■ Problem details
As you reproduce every line below, keep it exactly as written and leave out the images.
= Beginning of Section =
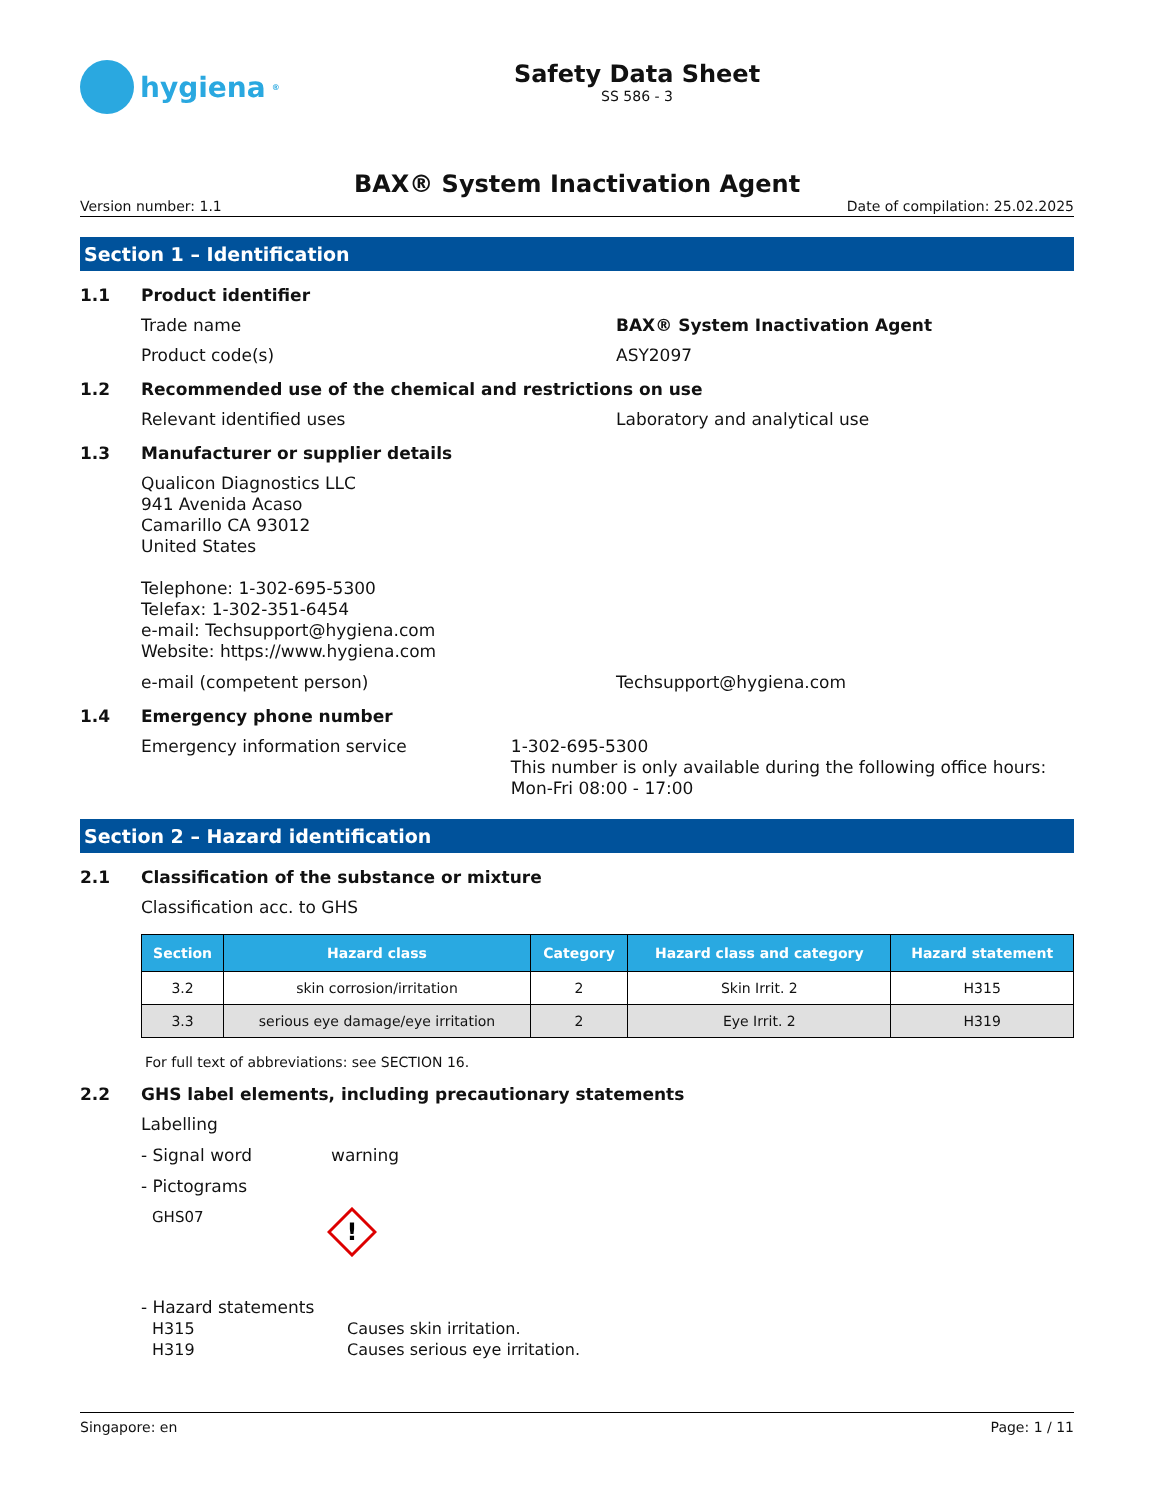hygiena<sup>®</sup>
Safety Data Sheet
SS 586 - 3
BAX® System Inactivation Agent
Version number: 1.1 Date of compilation: 25.02.2025
Section 1 – Identification
1.1 Product identifier
Trade name BAX® System Inactivation Agent
Product code(s) ASY2097
1.2 Recommended use of the chemical and restrictions on use
Relevant identified uses Laboratory and analytical use
1.3 Manufacturer or supplier details
Qualicon Diagnostics LLC
941 Avenida Acaso
Camarillo CA 93012
United States
Telephone: 1-302-695-5300
Telefax: 1-302-351-6454
e-mail: Techsupport@hygiena.com
Website: https://www.hygiena.com
e-mail (competent person) Techsupport@hygiena.com
1.4 Emergency phone number
Emergency information service
1-302-695-5300
This number is only available during the following office hours: Mon-Fri 08:00 - 17:00
Section 2 – Hazard identification
2.1 Classification of the substance or mixture
Classification acc. to GHS
| Section | Hazard class | Category | Hazard class and category | Hazard statement |
| --- | --- | --- | --- | --- |
| 3.2 | skin corrosion/irritation | 2 | Skin Irrit. 2 | H315 |
| 3.3 | serious eye damage/eye irritation | 2 | Eye Irrit. 2 | H319 |
For full text of abbreviations: see SECTION 16.
2.2 GHS label elements, including precautionary statements
Labelling
- Signal word warning
- Pictograms
GHS07
!
- Hazard statements
H315 Causes skin irritation.
H319 Causes serious eye irritation.
Singapore: en Page: 1 / 11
= End of Section =
■ Finished task
hygiena<sup>®</sup>
Safety Data Sheet
SS 586 - 3
BAX® System Inactivation Agent
Version number: 1.1 Date of compilation: 25.02.2025
Section 1 – Identification
1.1 Product identifier
Trade name BAX® System Inactivation Agent
Product code(s) ASY2097
1.2 Recommended use of the chemical and restrictions on use
Relevant identified uses Laboratory and analytical use
1.3 Manufacturer or supplier details
Qualicon Diagnostics LLC
941 Avenida Acaso
Camarillo CA 93012
United States
Telephone: 1-302-695-5300
Telefax: 1-302-351-6454
e-mail: Techsupport@hygiena.com
Website: https://www.hygiena.com
e-mail (competent person) Techsupport@hygiena.com
1.4 Emergency phone number
Emergency information service
1-302-695-5300
This number is only available during the following office hours: Mon-Fri 08:00 - 17:00
Section 2 – Hazard identification
2.1 Classification of the substance or mixture
Classification acc. to GHS
| Section | Hazard class | Category | Hazard class and category | Hazard statement |
| --- | --- | --- | --- | --- |
| 3.2 | skin corrosion/irritation | 2 | Skin Irrit. 2 | H315 |
| 3.3 | serious eye damage/eye irritation | 2 | Eye Irrit. 2 | H319 |
For full text of abbreviations: see SECTION 16.
2.2 GHS label elements, including precautionary statements
Labelling
- Signal word warning
- Pictograms
GHS07
!
- Hazard statements
H315 Causes skin irritation.
H319 Causes serious eye irritation.
Singapore: en Page: 1 / 11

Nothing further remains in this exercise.